The excitement and tension are starting to build for the last week in March — and I don't mean for the NCAA Final Four.

On March 30 the USDA will release its first planting intentions report for this year and all producers and agribusiness firms are on pins and needles waiting to see what the report will say. Grim reminder of the movie Trading Places.

Early trade estimates are flying all over the place. There are some estimates that corn acreage will increase from 78.3 million acres to as high as 90 million acres.

Those in Southern states will likely not have any trouble believing that since there is such a huge shift in the Cotton Belt, primarily from cotton, into corn. Acreage change has never been greater.

Where can all the acres come from? As accompanying chart shows, we currently estimate that corn, wheat, soybeans and cotton for this year's total planted acreage will be slightly over 230 million acres — the largest total since 2000 when 232 million acres were planted.

Some will ask how acreage can go up with all the CRP acres and housing developments. The simplest and easiest answer is — double-crop. We are pegging this year's wheat acres at 60 million acres versus last year's 57.3 million. That additional 3 million acres will, for the most part, be either double-cropped or, in some cases, be plowed up and put into corn.

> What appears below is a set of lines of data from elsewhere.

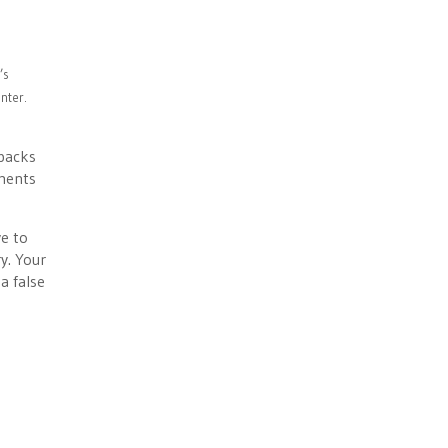
’s
nter.
tbacks
tments
ve to
y. Your
a false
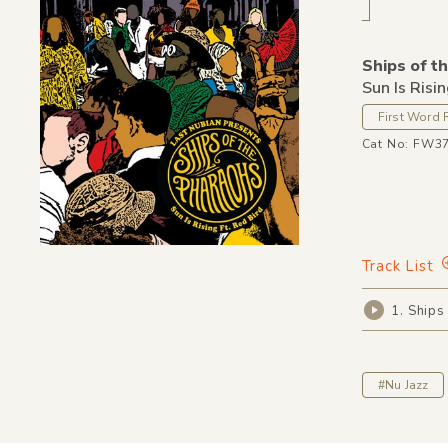
Ships of t
Sun Is Risi
First Word 
Cat No: FW3
Track List
1. Ships
#Nu Jazz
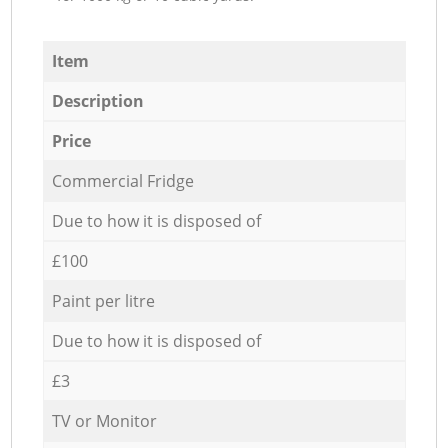
Item
Description
Price
Commercial Fridge
Due to how it is disposed of
£100
Paint per litre
Due to how it is disposed of
£3
TV or Monitor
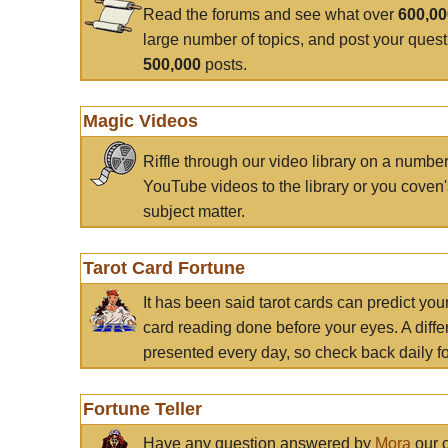
Read the forums and see what over
600,0
large number of topics, and post your ques
500,000
posts.
Magic Videos
Riffle through our video library on a numbe
YouTube videos to the library or you coven'
subject matter.
Tarot Card Fortune
It has been said tarot cards can predict you
card reading done before your eyes. A differ
presented every day, so check back daily for
Fortune Teller
Have any question answered by
Mora
our c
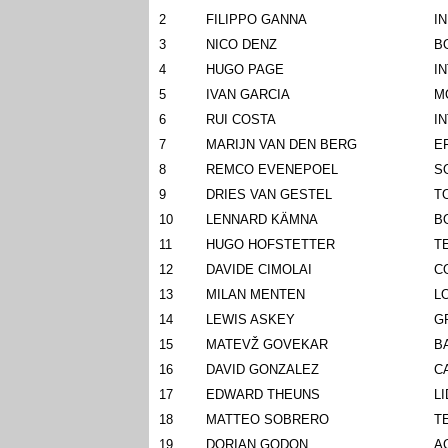
2
FILIPPO GANNA
I
3
NICO DENZ
B
4
HUGO PAGE
I
5
IVAN GARCIA
M
6
RUI COSTA
I
7
MARIJN VAN DEN BERG
E
8
REMCO EVENEPOEL
S
9
DRIES VAN GESTEL
T
10
LENNARD KÄMNA
B
11
HUGO HOFSTETTER
T
12
DAVIDE CIMOLAI
C
13
MILAN MENTEN
L
14
LEWIS ASKEY
G
15
MATEVŽ GOVEKAR
B
16
DAVID GONZALEZ
C
17
EDWARD THEUNS
L
18
MATTEO SOBRERO
T
19
DORIAN GODON
A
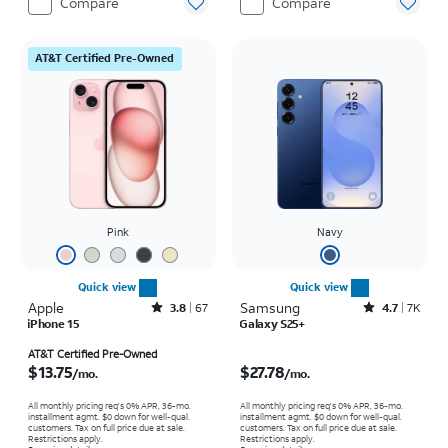
Compare
Compare
AT&T Certified Pre-Owned
Pink
Navy
Quick view
Quick view
Apple
Rated3.8out of 5 stars with67reviews
Samsung
Rated4.7out of 5 stars with7930reviews
3.8
67
4.7
7K
iPhone 15
Galaxy S25+
Price is $13.75 per month
Price is $27.78 per month
AT&T Certified Pre-Owned
$13.75
$27.78
/mo.
/mo.
All monthly pricing req's 0% APR, 36-mo.
All monthly pricing req's 0% APR, 36-mo.
installment agmt. $0 down for well-qual.
installment agmt. $0 down for well-qual.
customers. Tax on full price due at sale.
customers. Tax on full price due at sale.
Restrictions apply.
Restrictions apply.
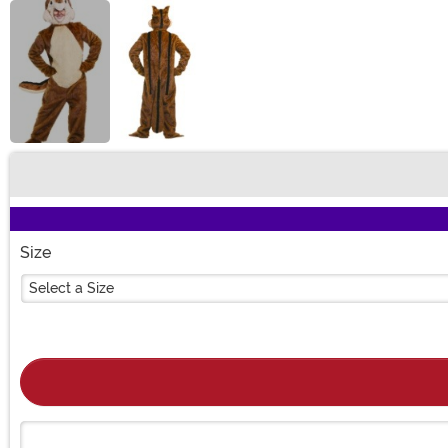
Buy New
Size
Select a Size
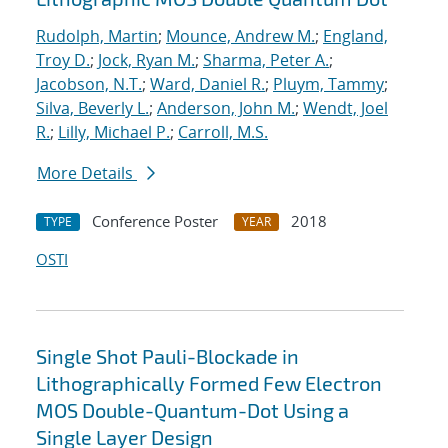
Rudolph, Martin
;
Mounce, Andrew M.
;
England,
Troy D.
;
Jock, Ryan M.
;
Sharma, Peter A.
;
Jacobson, N.T.
;
Ward, Daniel R.
;
Pluym, Tammy
;
Silva, Beverly L.
;
Anderson, John M.
;
Wendt, Joel
R.
;
Lilly, Michael P.
;
Carroll, M.S.
More Details
Conference Poster
2018
TYPE
YEAR
OSTI
Single Shot Pauli-Blockade in
Lithographically Formed Few Electron
MOS Double-Quantum-Dot Using a
Single Layer Design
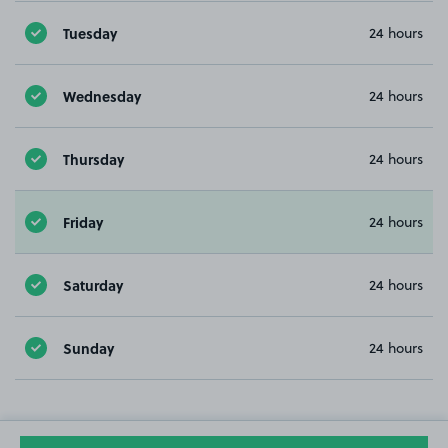
Tuesday
24 hours
Wednesday
24 hours
Thursday
24 hours
Friday
24 hours
Saturday
24 hours
Sunday
24 hours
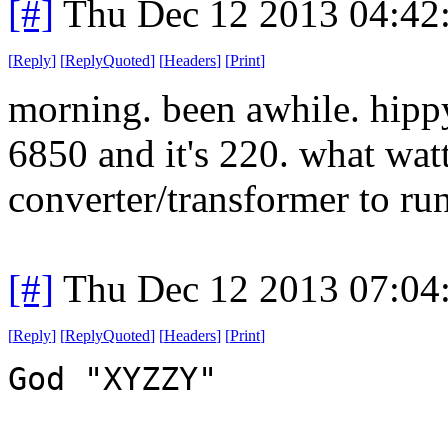
[#]
Thu Dec 12 2013 04:42
[
Reply
]
[
ReplyQuoted
]
[
Headers
]
[
Print
]
morning. been awhile. hippy
6850 and it's 220. what wat
converter/transformer to run
[#]
Thu Dec 12 2013 07:04
[
Reply
]
[
ReplyQuoted
]
[
Headers
]
[
Print
]
God "XYZZY"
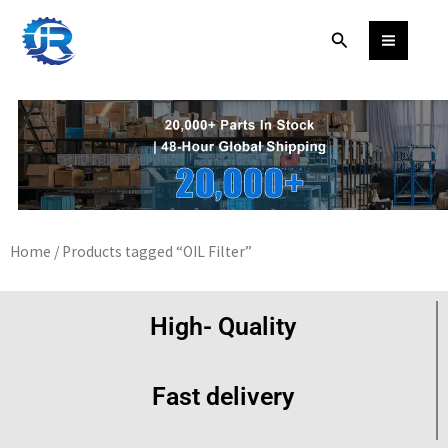
Skip
Search
to
content
Home
/ Products tagged “OIL Filter”
High- Quality
Fast delivery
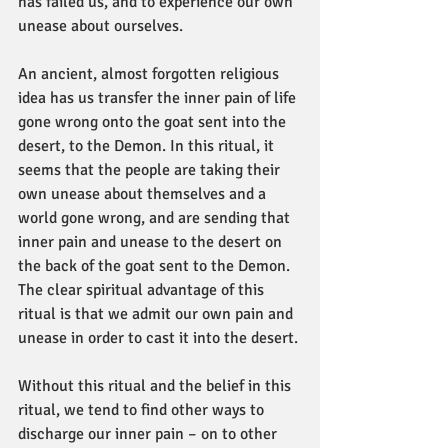
has failed us, and to experience our own 
unease about ourselves.
An ancient, almost forgotten religious 
idea has us transfer the inner pain of life 
gone wrong onto the goat sent into the 
desert, to the Demon. In this ritual, it 
seems that the people are taking their 
own unease about themselves and a 
world gone wrong, and are sending that 
inner pain and unease to the desert on 
the back of the goat sent to the Demon. 
The clear spiritual advantage of this 
ritual is that we admit our own pain and 
unease in order to cast it into the desert.
Without this ritual and the belief in this 
ritual, we tend to find other ways to 
discharge our inner pain – on to other 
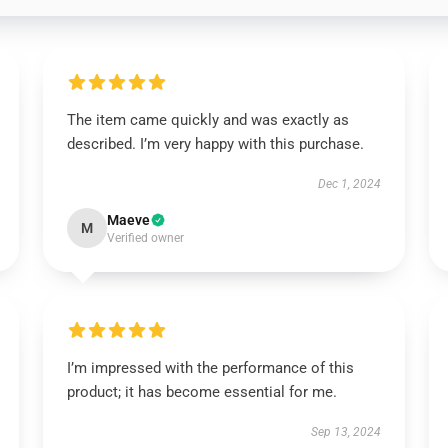
The item came quickly and was exactly as
described. I’m very happy with this purchase.
Dec 1, 2024
Maeve
M
Verified owner
I’m impressed with the performance of this
product; it has become essential for me.
Sep 13, 2024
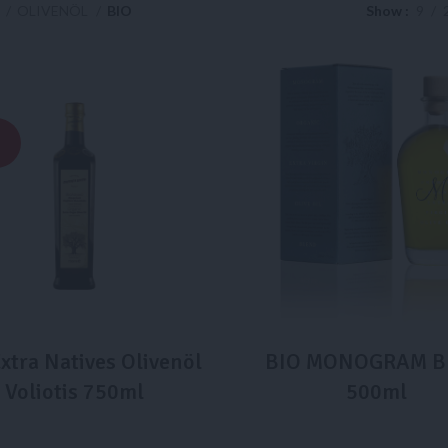
e
OLIVENÖL
BIO
Show
9
xtra Natives Olivenöl
BIO MONOGRAM B
Voliotis 750ml
500ml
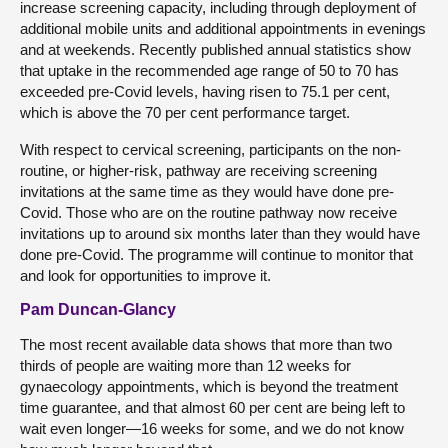
increase screening capacity, including through deployment of
additional mobile units and additional appointments in evenings
and at weekends. Recently published annual statistics show
that uptake in the recommended age range of 50 to 70 has
exceeded pre-Covid levels, having risen to 75.1 per cent,
which is above the 70 per cent performance target.
With respect to cervical screening, participants on the non-
routine, or higher-risk, pathway are receiving screening
invitations at the same time as they would have done pre-
Covid. Those who are on the routine pathway now receive
invitations up to around six months later than they would have
done pre-Covid. The programme will continue to monitor that
and look for opportunities to improve it.
Pam Duncan-Glancy
The most recent available data shows that more than two
thirds of people are waiting more than 12 weeks for
gynaecology appointments, which is beyond the treatment
time guarantee, and that almost 60 per cent are being left to
wait even longer—16 weeks for some, and we do not know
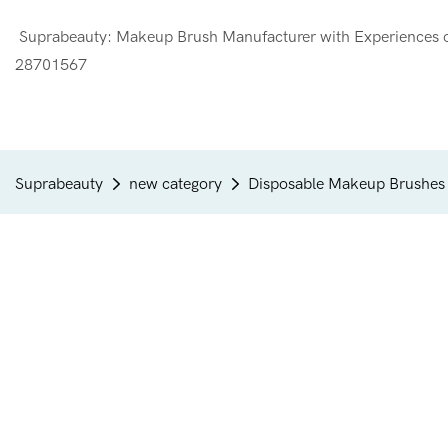
Suprabeauty: Makeup Brush Manufacturer with Experien
28701567
Suprabeauty
new category
Disposable Makeup Brushes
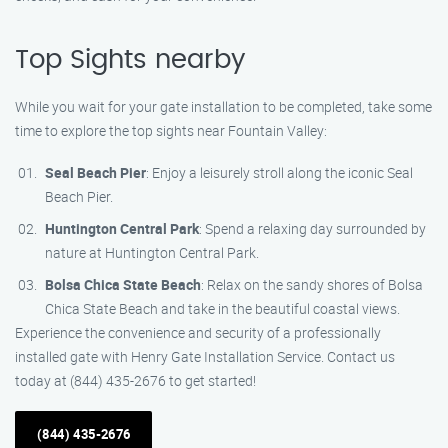
Top Sights nearby
While you wait for your gate installation to be completed, take some
time to explore the top sights near Fountain Valley:
Seal Beach Pier
: Enjoy a leisurely stroll along the iconic Seal
Beach Pier.
Huntington Central Park
: Spend a relaxing day surrounded by
nature at Huntington Central Park.
Bolsa Chica State Beach
: Relax on the sandy shores of Bolsa
Chica State Beach and take in the beautiful coastal views.
Experience the convenience and security of a professionally
installed gate with Henry Gate Installation Service. Contact us
today at (844) 435-2676 to get started!
(844) 435-2676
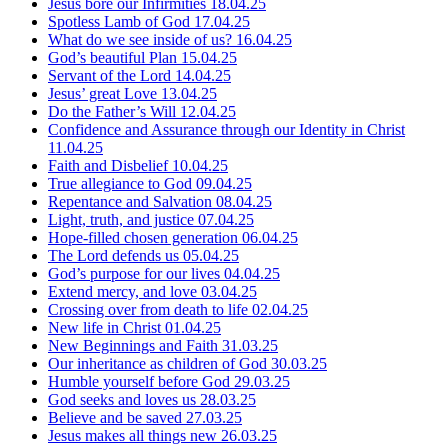
Jesus bore our Infirmities
18.04.25
Spotless Lamb of God
17.04.25
What do we see inside of us?
16.04.25
God’s beautiful Plan
15.04.25
Servant of the Lord
14.04.25
Jesus’ great Love
13.04.25
Do the Father’s Will
12.04.25
Confidence and Assurance through our Identity in Christ
11.04.25
Faith and Disbelief
10.04.25
True allegiance to God
09.04.25
Repentance and Salvation
08.04.25
Light, truth, and justice
07.04.25
Hope-filled chosen generation
06.04.25
The Lord defends us
05.04.25
God’s purpose for our lives
04.04.25
Extend mercy, and love
03.04.25
Crossing over from death to life
02.04.25
New life in Christ
01.04.25
New Beginnings and Faith
31.03.25
Our inheritance as children of God
30.03.25
Humble yourself before God
29.03.25
God seeks and loves us
28.03.25
Believe and be saved
27.03.25
Jesus makes all things new
26.03.25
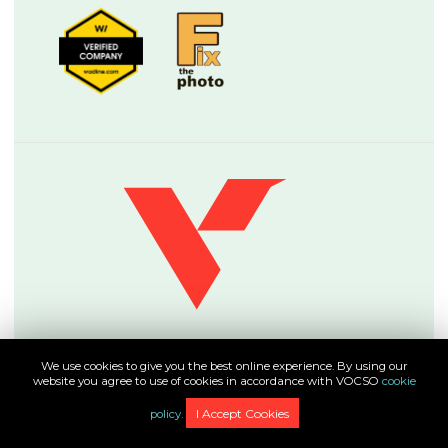
About
We use cookies to give you the best online experience. By using our
About VOCSO
website you agree to use of cookies in accordance with VOCSO
cookie
Careers
I Accept Cookies
policy.
Testimonials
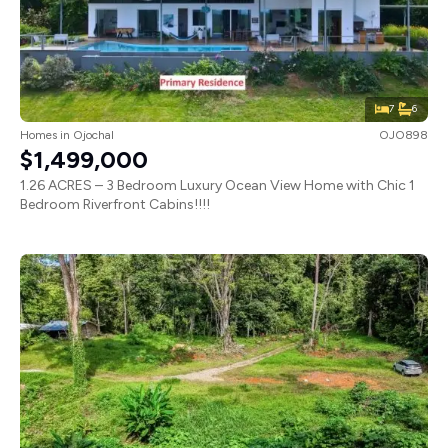
7
6
Homes
in
Ojochal
OJO898
$1,499,000
1.26 ACRES – 3 Bedroom Luxury Ocean View Home with Chic 1
Bedroom Riverfront Cabins!!!!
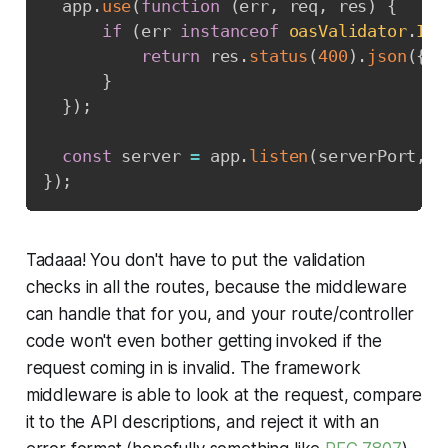
  app
.
use
(
function
(
err
,
 req
,
 res
)
{
if
(
err 
instanceof
oasValidator
.
Inp
return
 res
.
status
(
400
)
.
json
(
{
m
}
}
)
;
const
 server 
=
 app
.
listen
(
serverPort
,
f
}
)
;
Tadaaa! You don't have to put the validation
checks in all the routes, because the middleware
can handle that for you, and your route/controller
code won't even bother getting invoked if the
request coming in is invalid. The framework
middleware is able to look at the request, compare
it to the API descriptions, and reject it with an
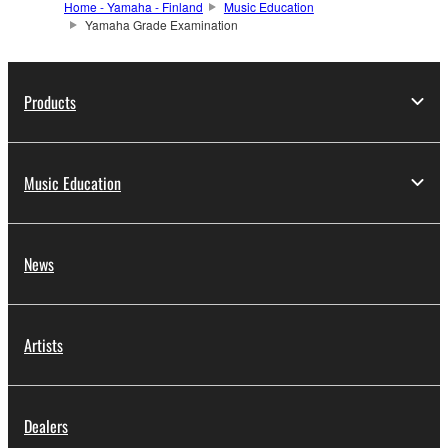
Home - Yamaha - Finland
Music Education
Yamaha Grade Examination
Products
Music Education
News
Artists
Dealers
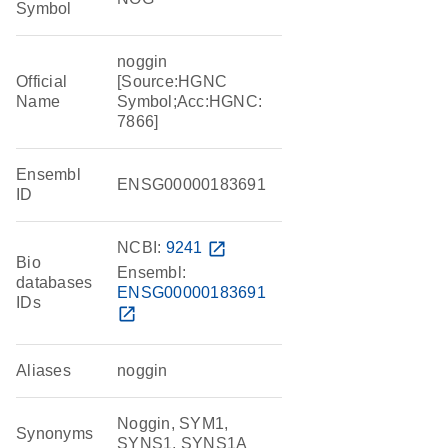
Symbol
noggin
Official
[Source:HGNC
Name
Symbol;Acc:HGNC:
7866]
Ensembl
ENSG00000183691
ID
NCBI:
9241
open_in_new
Bio
Ensembl:
databases
ENSG00000183691
IDs
open_in_new
Aliases
noggin
Noggin, SYM1,
Synonyms
SYNS1, SYNS1A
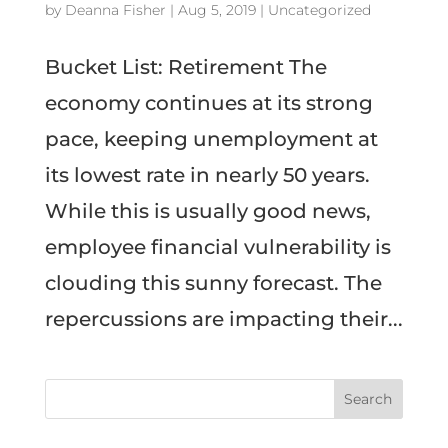
by
Deanna Fisher
|
Aug 5, 2019
|
Uncategorized
Bucket List: Retirement The
economy continues at its strong
pace, keeping unemployment at
its lowest rate in nearly 50 years.
While this is usually good news,
employee financial vulnerability is
clouding this sunny forecast. The
repercussions are impacting their...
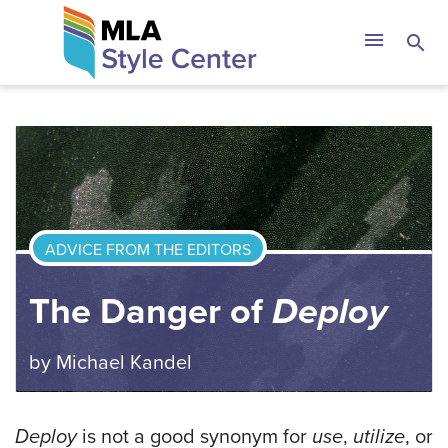
Skip
The MLA Style 
menu
search
to
content
ADVICE FROM THE EDITORS
The Danger of
Deploy
by
Michael Kandel
Deploy
is not a good synonym for
use
,
utilize
, or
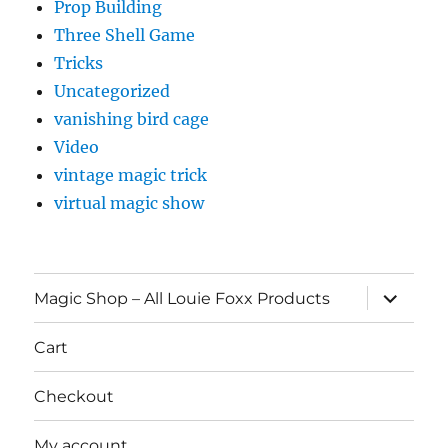
Prop Building
Three Shell Game
Tricks
Uncategorized
vanishing bird cage
Video
vintage magic trick
virtual magic show
expand
Magic Shop – All Louie Foxx Products
child
menu
Cart
Checkout
My account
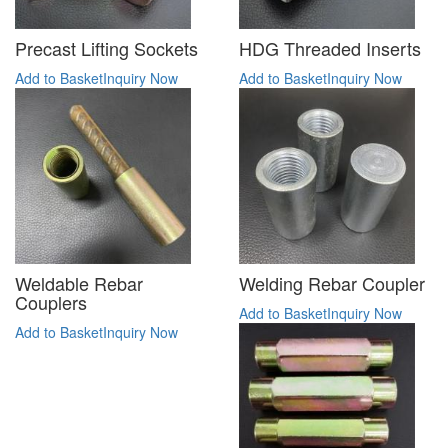
Precast Lifting Sockets
HDG Threaded Inserts
Add to Basket
Inquiry Now
Add to Basket
Inquiry Now
Weldable Rebar
Welding Rebar Coupler
Couplers
Add to Basket
Inquiry Now
Add to Basket
Inquiry Now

Most likely, however, those acres will be double-cropped.

Add in a few acres that have been taken out of CRP as well as some pastureland being plowed up and it doesn't take much imagination to visualize the increase when the profit incentive becomes available.

We are currently estimating this year's corn at 88 million acres, soybeans at 69.5 million acres, and cotton at 12.5 million acres (versus last year's 15.27 million acres). That leaves wheat at 16 million acres.

Our estimate is nothing other than that — an estimate. If the March 30 report comes in with a corn acreage higher than 88 million, which is very possible, the impact might be negative short-term but not for the long-term.

Whether this market gets 88 million or even 91 million acres planted, the yield still has to be 154 bushels an acre or higher in order to satisfy demand.

Last year's yield nationally was 149.1 bushels per acre.

With new acreage coming into production most likely to be more marginal acreage, some will argue that yields should in fact be down this coming year. Possible, but we are betting that genetic technology is improving faster than the yield drop that will occur because of the new acreage.

The bottom line: No matter what the report shows on March 30, the downside selling pressure in the corn market will be light in anticipation of planting and weather issues this spring and summer.

The frost line is lower than normal, suggesting a late planting. New and larger equipment will offset much of that problem, but you cannot make seed grow if the ground is not warm.

Another issue that will most likely be supportive to prices this spring is that with any kind of perceived problems with germination, the impact will be greater than normal because of the lack of corn seed for replanting. Most producers are going to get only one shot at a corn crop this year — and that's all!

A bullish report on March 30 most likely could result in a major top in both corn and soybeans before planting is over. Such a report would likely result, however, in a bull market in cotton. At under 60 cents a pound, the biggest risk is to the upside.

There is something else to expect in the South. The sharp increase in corn acres will result in a lack of transportation equipment and storage space — even for the short term.

Barges will be in extreme short supply. The problems of moving this huge crop from the field to the market will be nearly insurmountable.

The result — a much wider basis at harvest than has normally been anticipated. Hang on to your seatbelt for wild price swings.